On the stove, I heated the coconut water in a small pot until it became hot but not boiling. After turning the heat down a bit, a poured in the 3 tbsp of gelatin and whisked away until it all dissolved. The box of gelatin warned that it can be warm but should never come to a boil, so I kept an eye on it the whole time.
After a few minutes, the liquid was really thin and runny. I poured it into my container of fruit puree, whisked, then stirred in the stevia and acai powder. All of these mix-ins sort of ruined the nice deep purple colour, but I guess that just goes to show how much dye must be used in your usual grocery store gummies.
I wasn’t sure if the heat would kill the health properties of the L-glutamine, so I waited a minute for things to cool down a bit before stirring in 1 tsp.
Next, the liquid went into the silicone moulds and into the fridge.

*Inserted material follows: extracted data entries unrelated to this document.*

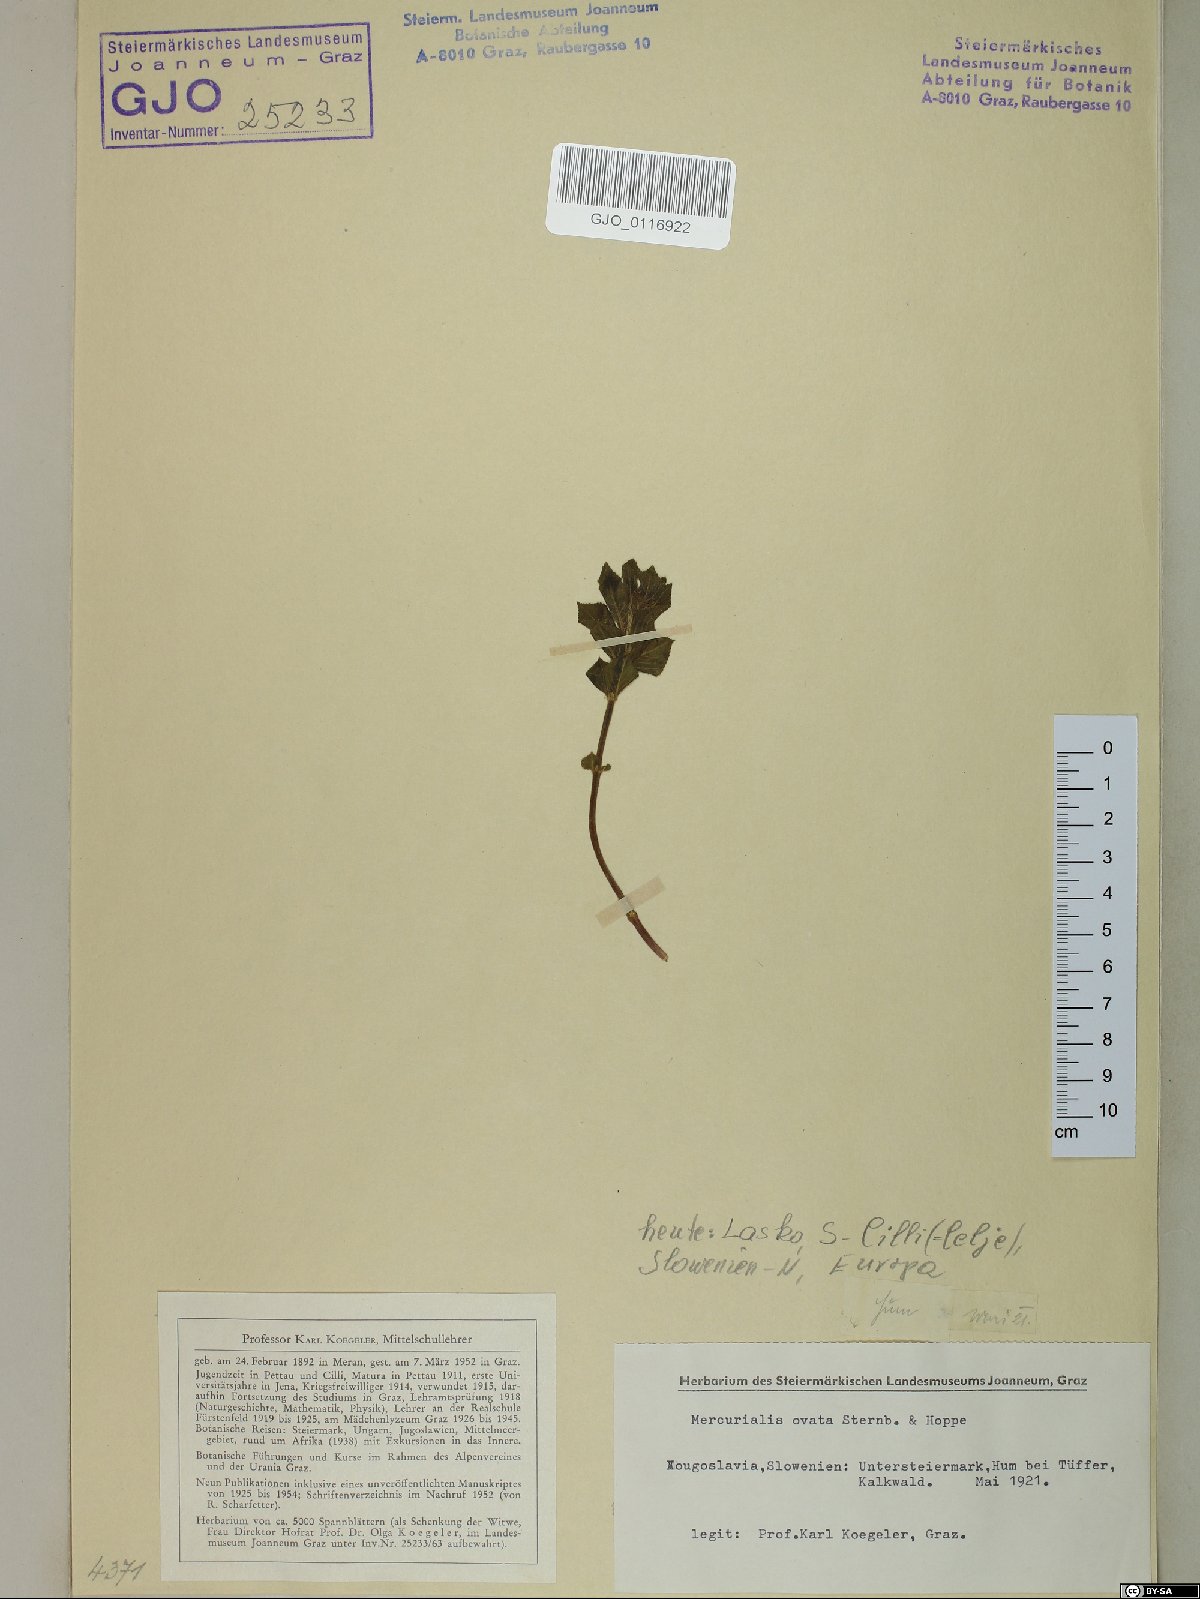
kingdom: Plantae
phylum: Tracheophyta
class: Magnoliopsida
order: Malpighiales
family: Euphorbiaceae
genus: Mercurialis
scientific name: Mercurialis ovata
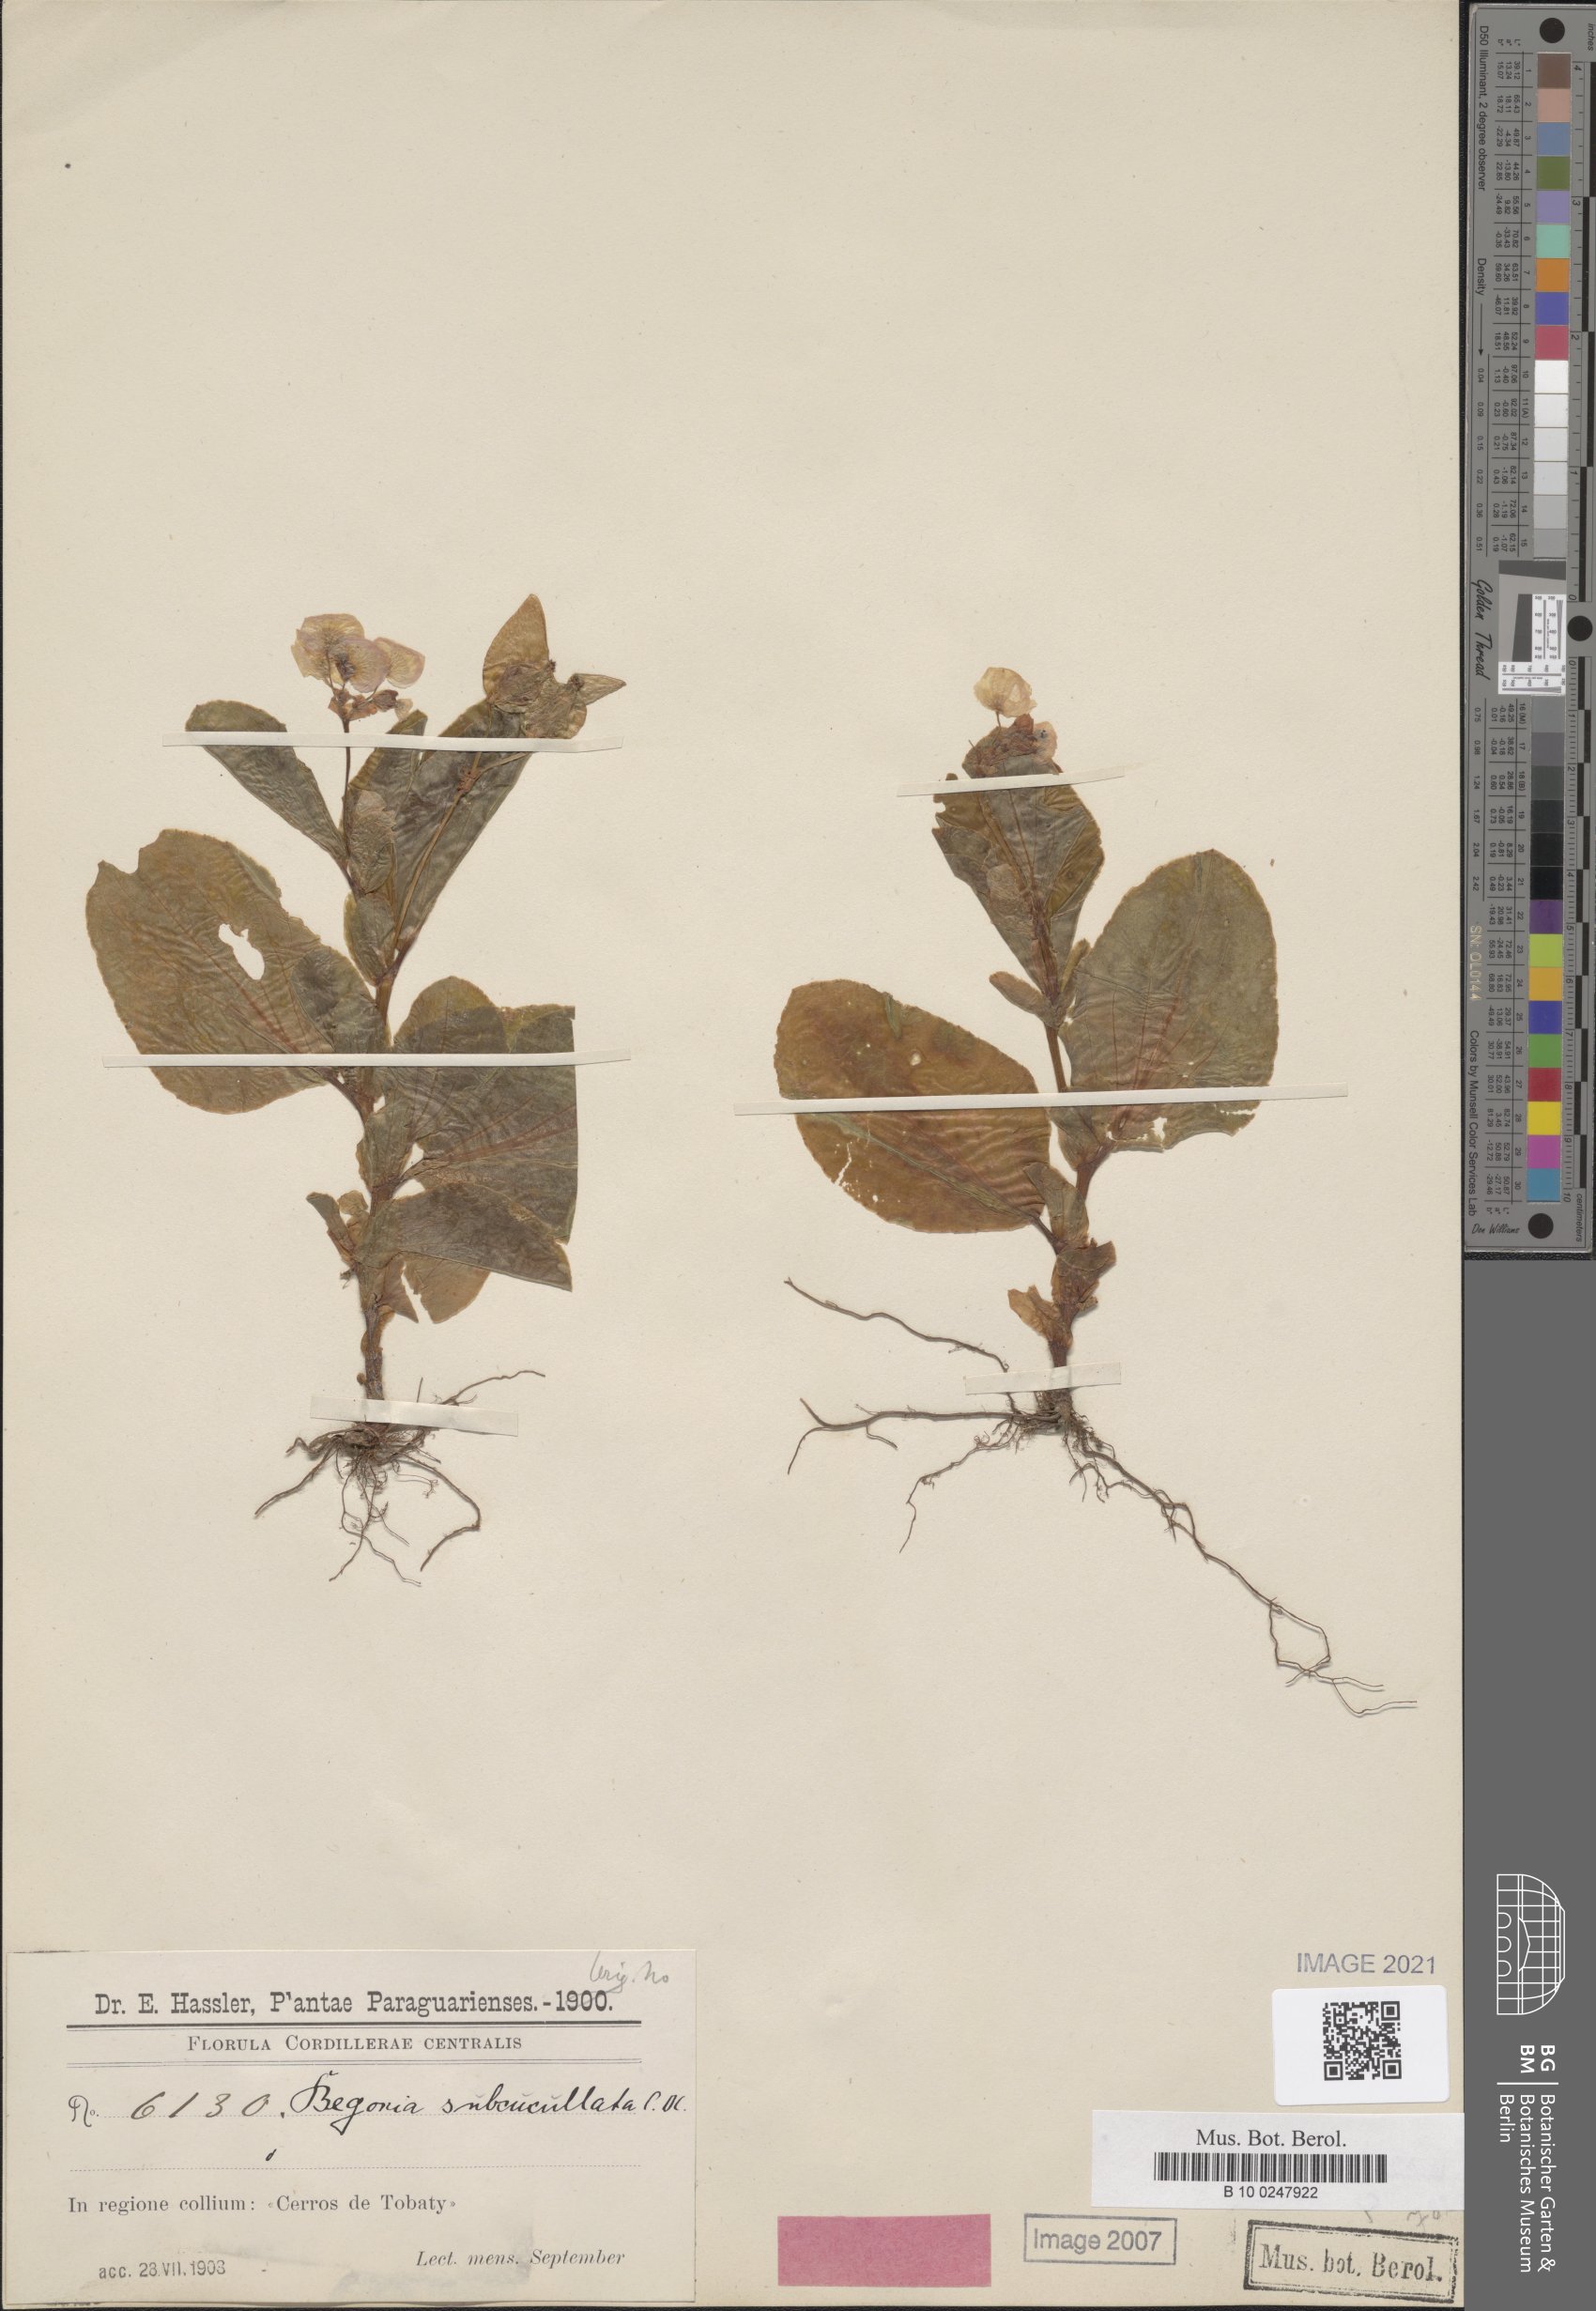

I’d read about all sorts of different setting times (from 15 minutes to 3 hours) but these didn’t take long at all. I gave them 30 minutes just to be sure, and when I inverted the moulds to get them out, this happened:
Womp womp wooooooooomp. #gummyfail. Not wanting to give up just yet, I decided to give it another shot. This time, I got rid of the moulds and used a cookie cutter instead. I lined a baking sheet with some foil, then poured my fruity gelatin mixture over top and let it set in the fridge. Everything else stayed exactly the same, and once I cut out a bunch of shapes, I had these:
Not bad, hey? This method was much easier than using the moulds, but I’ve read that you can get much more flexible moulds that are more forgiving when it comes to inverting and flipping the gummies out.
Taste-wise, they were tasty but not as sweet or tart as I anticipated. My research had warned me of this, so I’m thinking about what could be added to make them more flavourful. Pineapple prevents the gelatin to set properly because of an enzyme that it contains, so maybe lemon juice, grapefruit juice, or Emergen-C packets? Anyone want to weigh in on this?
If I come up with any fabulously flavourful combos, you guys will be the first to know. In the meantime, if you’re looking for some awesome resources to make your own, I found this blog and this blog (the one I got the base recipe from) particularly helpful. Oh, and if you’re wondering whether or not there is a vegan/vegetarian-friendly alternative to gelatin, I’ve learned that agar agar powder can be used as a substitute. I have no idea what the correct substitution quantities would be though, so I’d suggest doing a bit of research first. This post might help. 🙂
So tell me…
- Have you tried making your own fruit gummies before? How did they turn out?
- What was one of your favourite childhood chocolates or candies? I was all about Cherry Blasters, gummy worms and Sour Patch Kids. Somehow, I managed to be cavity-free until my late teens, long after I stopped eating them. Go figure, hey?